De leurs côtés, Ambre et Lucie sont emmenées par leurs génitrices respectives chez elle. Arrivées au hameau, celle-ci prennent des directions opposées. La cartographe, inquiète que son amoureuse n'est pas réalisé ce qu'elle est, veut lui annoncer pour pouvoir la soutenir. Elle demande donc deux minutes pour lui parler. Seulement, alors qu'elle cherche comment l'annoncer en douceur, l'apothicaire la devance.

-« Je sais Lucie, si ma mère vie ici comme la tienne, c'est que moi aussi, je suis une hybride. Et n'ayant pas, comme toi, les capacités du petit peuple, je pense que maman est avec un Elfe.

-Et tu le prends comment ?

-Tu m'aimes toujours?

-Évidemment !

-Alors cela me fait ni chaud ni froid d'être à moitié Elfe puisque je l'ai toujours été jusque-là et que les sentiments à mon égard de la personne qui compte le plus pour moi n'en sont pas affectés. »

Un baisé passionné conclut ses propos.
Leurs mères les laissent finir puis viennent les rechercher.

-« Vos compagnons ne semblent pas particulièrement à l'aise ici. Il serait préférable pour eux que vous ne vous attardiez pas. Explique Sophia, l'ancienne cartographe.

-Il semblerait que ce ne soit pas les seuls qui aient du mal à cohabiter. Intervient Lucie avec un sourire en coin. Je suis sûre que les maisons abritant les elfes sont d'un côté du village alors que celle des nains sont de l'autre.

-C'est tout à fait cela. Répond Jade. Mais si pour les premiers habitants, c'était effectivement à cause d'animosité interracial maintenant c'est pour des raisons d'adaptation de l'habitat. Les maisons accueillant les Elfe sont à étage, construite autour d'un chêne, avec de grandes fenêtres et à la décoration dépouillée.

- Et les maisons des nains sont de plain-pied, bas de plafond, aux murs très épais et aux ouvertures étroites mais aux décors chaleureux fait de pierres et de métaux précieux.

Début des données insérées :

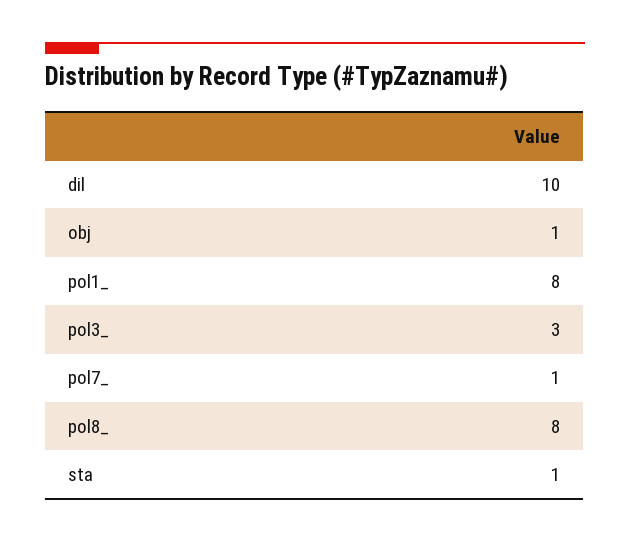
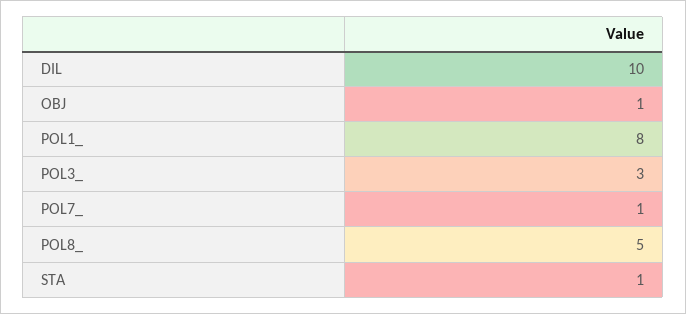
  {
    "dil": 10,
    "obj": 1,
    "pol1_": 8,
    "pol3_": 3,
    "pol7_": 1,
-   "pol8_": 8,
+   "pol8_": 5,
    "sta": 1
  }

-Je suppose que pour les couples Nain/Elfe c'est un compromis entre les deux. Demande Ambre en montrant les deux maisons au milieu du village.

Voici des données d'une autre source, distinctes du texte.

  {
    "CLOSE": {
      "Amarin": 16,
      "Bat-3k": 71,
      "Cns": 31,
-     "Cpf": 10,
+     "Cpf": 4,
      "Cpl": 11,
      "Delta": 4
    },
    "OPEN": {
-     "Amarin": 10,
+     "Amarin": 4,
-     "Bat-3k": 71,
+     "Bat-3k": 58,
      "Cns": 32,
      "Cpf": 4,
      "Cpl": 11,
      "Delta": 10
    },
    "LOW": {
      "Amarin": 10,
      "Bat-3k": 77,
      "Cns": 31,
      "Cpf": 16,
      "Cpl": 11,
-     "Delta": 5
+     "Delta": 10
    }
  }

- C'est ça ma chérie! Si nous y allions Salogel doit nous attendre.

-De même que Ilmig. »

Les demoiselles, lorsqu'elles rencontrent leurs géniteurs, mettent immédiatement les choses au clair mais avec tact : Elles ne les considéreront jamais comme leur père mais comme le compagnon de leur mère.

Evidemment cela attriste les couples qui espéraient, maintenant qu'elles connaissaient la vérité, retrouver la famille qu'ils avaient dû quitter, mais ils les comprennent et acceptent leur décision.

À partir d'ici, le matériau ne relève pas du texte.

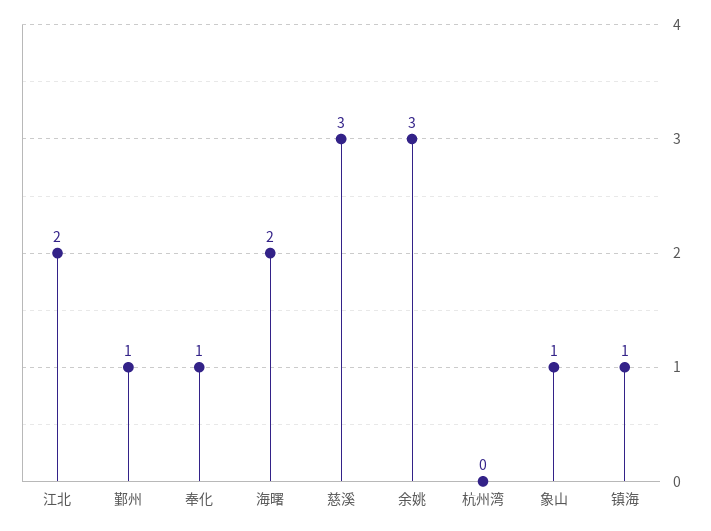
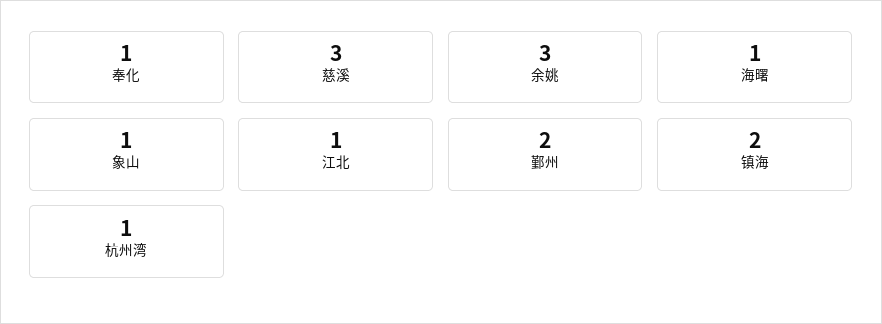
  {
-   "江北": 2,
+   "江北": 1,
-   "鄞州": 1,
+   "鄞州": 2,
    "奉化": 1,
-   "海曙": 2,
+   "海曙": 1,
    "慈溪": 3,
    "余姚": 3,
-   "杭州湾": 0,
+   "杭州湾": 1,
    "象山": 1,
-   "镇海": 1
+   "镇海": 2
  }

Les demoiselles, pour diminuer leur peine et parce qu'elles en ont envie, leur promettent cependant de revenir régulièrement les voir.

Une fois cela réglé, Ilmig qui était un excellent forgeron dans son ancienne vie, retravaille sa plus belle et plus performante épée afin qu'elle soit parfaitement adaptée à Lucie, il n'avait pu la laisser derrière lui quand il avait rejoint Sophia. Entre deux coup de marteau, il lui explique pourquoi il y a une recrudescence des incursions de famille de troll dans la forêt d'Abondance.

De ce côté, Salogel qui était un guérisseur, confie son carnet de remède à Ambre, le connaissant par cœur, et l'arc fabriqué par son père, facteur elfique de renom, qu'il n'a jamais su utilisé.

Après une heure de conversation, les deux amoureuses retrouvent l'escorte et le guide qui les attendent, impatient de quitter ce lieu qui les met mal à l'aise.

Les aurevoirs sont difficiles pour elles mais comme elles se soutiennent et qu'elles sont certaines de revenir, aucune larme n'est versée.